For the purists among you, the Friday evening of the festival also provides an opportunity to see Irish music pared back to one of its quintessential combinations of fiddle and flute as Michael McGoldrick and Dezi Donnelly take the stage at Sligo’s Canis Major Clarion. They’ll be joined onstage by Liz Carroll and John Doyle. The ex-Solas guitar maestro and the Chicago born fiddler are no strangers to audiences in Ireland, but as two of the finest exponents of Irish traditional music to come out of the United States there should be no reason not to catch them again.
Friday night’s headline offering at the festival is Quebec’s Le Vent Du Nord, a four piece whose high energy take on traditional Quebecoise music is famed at roots gatherings for its vibrancy, energy and the passion with which they attack each performance.
Back in Dublin, the line-up for this year’s Ace And Deuce of Piping has been announced. As in previous years the event will take place in Dublin’s Liberty Hall and the proceedings, MC-ed by Brendan Gleeson will kick off at 8pm on Sunday September 28. This year’s show is set to feature Seán McKiernan on pipes, Paddy Keenan with Paddy Glackin on fiddle, Seán McKeon with Liam O’Connor on fiddle, Conal Ó Gráda & John Blake on flute & guitar, sean nos singer Jimmy Canavan, and Mairtín O’Connor and Frankie Gavin on accordion & fiddle.
At one of the spoken word events at Electric Picnic, there was a debate as to whether the Arts Council should be involved with funding music. Although there was quite a groundswell in favour of letting the market decide what it wants to hear, the reality is that letting the market know you even exist can be prohibitively expense if you’re staging events in small venues, so it’s interesting to hear that the Arts Council’s Deis scheme, aimed at developing the audience for traditional music, has decided to grant aid Paul Lee, the promoter behind the Musiclee gigs at the Cherrytree and previously at the Cobblestone, with the aim of building up an email and mobile number database so that gigs can be advertised to interested audiences without blowing the entire potential profit up front on advertising in the murky back pages of our nation’s dailies.

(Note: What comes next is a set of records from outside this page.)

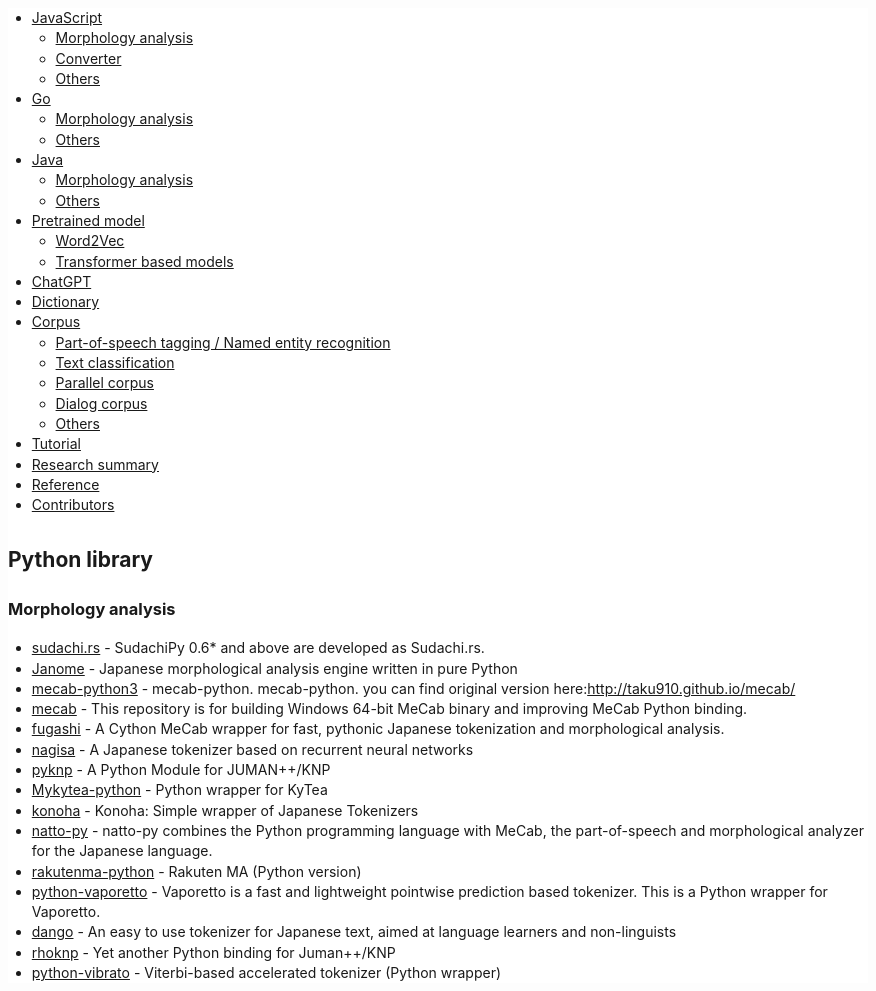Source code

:  * [JavaScript](#JavaScript)
   * [Morphology analysis](#morphology-analysis-3)
   * [Converter](#converter-2)
   * [Others](#Others-3)
 * [Go](#Go)
   * [Morphology analysis](#morphology-analysis-4)
   * [Others](#Others-4)
 * [Java](#Java)
   * [Morphology analysis](#morphology-analysis-5)
   * [Others](#Others-5)
 * [Pretrained model](#Pretrained-model)
   * [Word2Vec](#Word2Vec)
   * [Transformer based models](#Transformer-based-models)
 * [ChatGPT](#ChatGPT)
 * [Dictionary](#Dictionary)
 * [Corpus](#Corpus)
   * [Part-of-speech tagging / Named entity recognition](#part-of-speech-tagging--named-entity-recognition)
   * [Text classification](#Text-classification)
   * [Parallel corpus](#Parallel-corpus)
   * [Dialog corpus](#Dialog-corpus)
   * [Others](#others-3)
 * [Tutorial](#Tutorial)
 * [Research summary](#Research-summary)
 * [Reference](#Reference)
 * [Contributors](#Contributors)


## Python library

### Morphology analysis

 * [sudachi.rs](https://github.com/WorksApplications/sudachi.rs) - SudachiPy 0.6* and above are developed as Sudachi.rs.
 * [Janome](https://github.com/mocobeta/janome) - Japanese morphological analysis engine written in pure Python
 * [mecab-python3](https://github.com/SamuraiT/mecab-python3) - mecab-python. mecab-python. you can find original version here:http://taku910.github.io/mecab/
 * [mecab](https://github.com/ikegami-yukino/mecab) - This repository is for building Windows 64-bit MeCab binary and improving MeCab Python binding.
 * [fugashi](https://github.com/polm/fugashi) - A Cython MeCab wrapper for fast, pythonic Japanese tokenization and morphological analysis.
 * [nagisa](https://github.com/taishi-i/nagisa) - A Japanese tokenizer based on recurrent neural networks
 * [pyknp](https://github.com/ku-nlp/pyknp) - A Python Module for JUMAN++/KNP
 * [Mykytea-python](https://github.com/chezou/Mykytea-python) - Python wrapper for KyTea
 * [konoha](https://github.com/himkt/konoha) - Konoha: Simple wrapper of Japanese Tokenizers
 * [natto-py](https://github.com/buruzaemon/natto-py) - natto-py combines the Python programming language with MeCab, the part-of-speech and morphological analyzer for the Japanese language.
 * [rakutenma-python](https://github.com/ikegami-yukino/rakutenma-python) - Rakuten MA (Python version)
 * [python-vaporetto](https://github.com/daac-tools/python-vaporetto) -  Vaporetto is a fast and lightweight pointwise prediction based tokenizer. This is a Python wrapper for Vaporetto.
 * [dango](https://github.com/mkartawijaya/dango) - An easy to use tokenizer for Japanese text, aimed at language learners and non-linguists
 * [rhoknp](https://github.com/ku-nlp/rhoknp) - Yet another Python binding for Juman++/KNP
 * [python-vibrato](https://github.com/daac-tools/python-vibrato) -  Viterbi-based accelerated tokenizer (Python wrapper)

Madrid based Garrett Wall and his band will be swapping sunshine and siestas for a couple of days in a beat up Ford Fiesta as they hit these less than sunny shores for a blink and you’ll miss it tour at the start of October. They’ll be playing material from Sky Pointing, last year’s blueprint album on which the band’s hallmark trumpet, bass, cajon and guitar sound is captured live in the studio. The album is now available both from iTunes and from downloadmusic.ie and while Sky Pointing gets a physical release in the United States in January on Cosmic Trigger, you’ll also be hearing some new material as the band are scurrying back into the studio in November to record what I’m told will be a more polished and produced follow-up. The Irish dates start off with a gig in Mullarkey’s as part of Clifden Arts Festival on Sunday September 28. Thursday October 2 brings them to Waterford, where they’ll play Electric Avenue. They’re in Dublin on Friday October 3 for a show upstairs in Whelans, before heading to Rahan in Offaly for a gig in the Thatch on Saturday October 4.